> [Problem to solve]
Return each line of the listing that follows in which the string "previous" can be found.

> [Data for analysis]
_ _ _ _ _

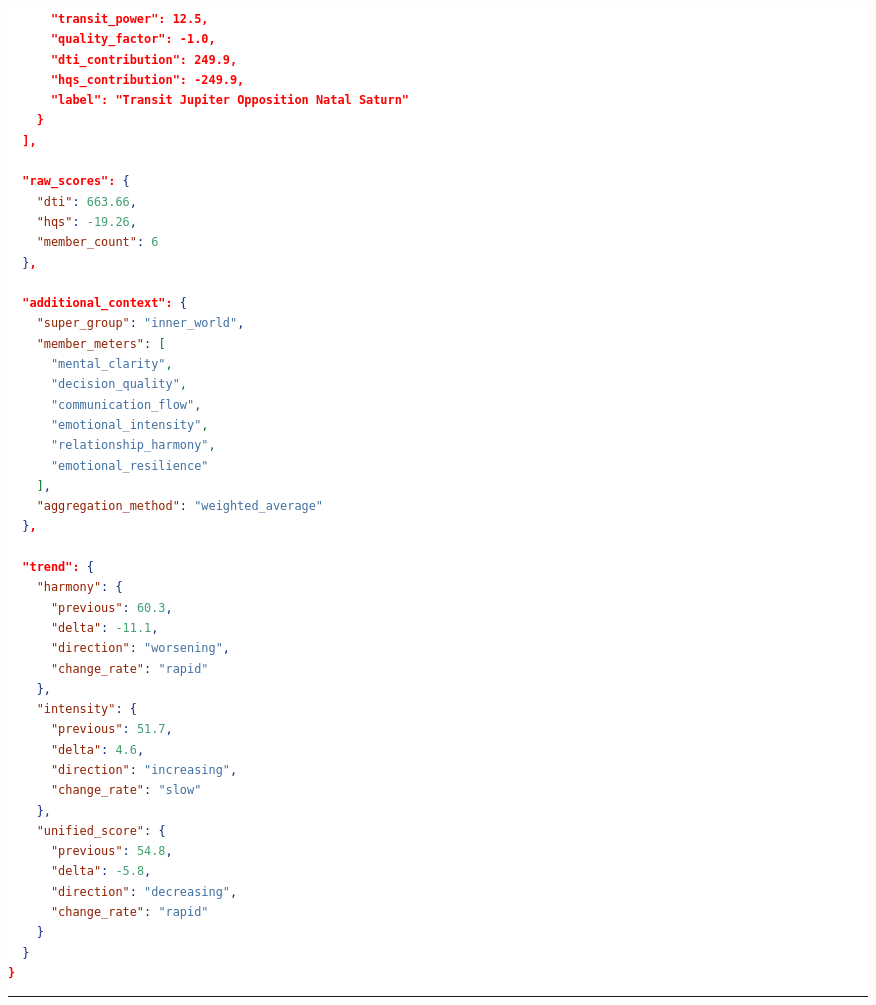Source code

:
 ```json
      "transit_power": 12.5,
      "quality_factor": -1.0,
      "dti_contribution": 249.9,
      "hqs_contribution": -249.9,
      "label": "Transit Jupiter Opposition Natal Saturn"
    }
  ],

  "raw_scores": {
    "dti": 663.66,
    "hqs": -19.26,
    "member_count": 6
  },

  "additional_context": {
    "super_group": "inner_world",
    "member_meters": [
      "mental_clarity",
      "decision_quality",
      "communication_flow",
      "emotional_intensity",
      "relationship_harmony",
      "emotional_resilience"
    ],
    "aggregation_method": "weighted_average"
  },

  "trend": {
    "harmony": {
      "previous": 60.3,
      "delta": -11.1,
      "direction": "worsening",
      "change_rate": "rapid"
    },
    "intensity": {
      "previous": 51.7,
      "delta": 4.6,
      "direction": "increasing",
      "change_rate": "slow"
    },
    "unified_score": {
      "previous": 54.8,
      "delta": -5.8,
      "direction": "decreasing",
      "change_rate": "rapid"
    }
  }
}
```

---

_ _ _ _ _

> [Solution]
      "previous": 60.3,
      "previous": 51.7,
      "previous": 54.8,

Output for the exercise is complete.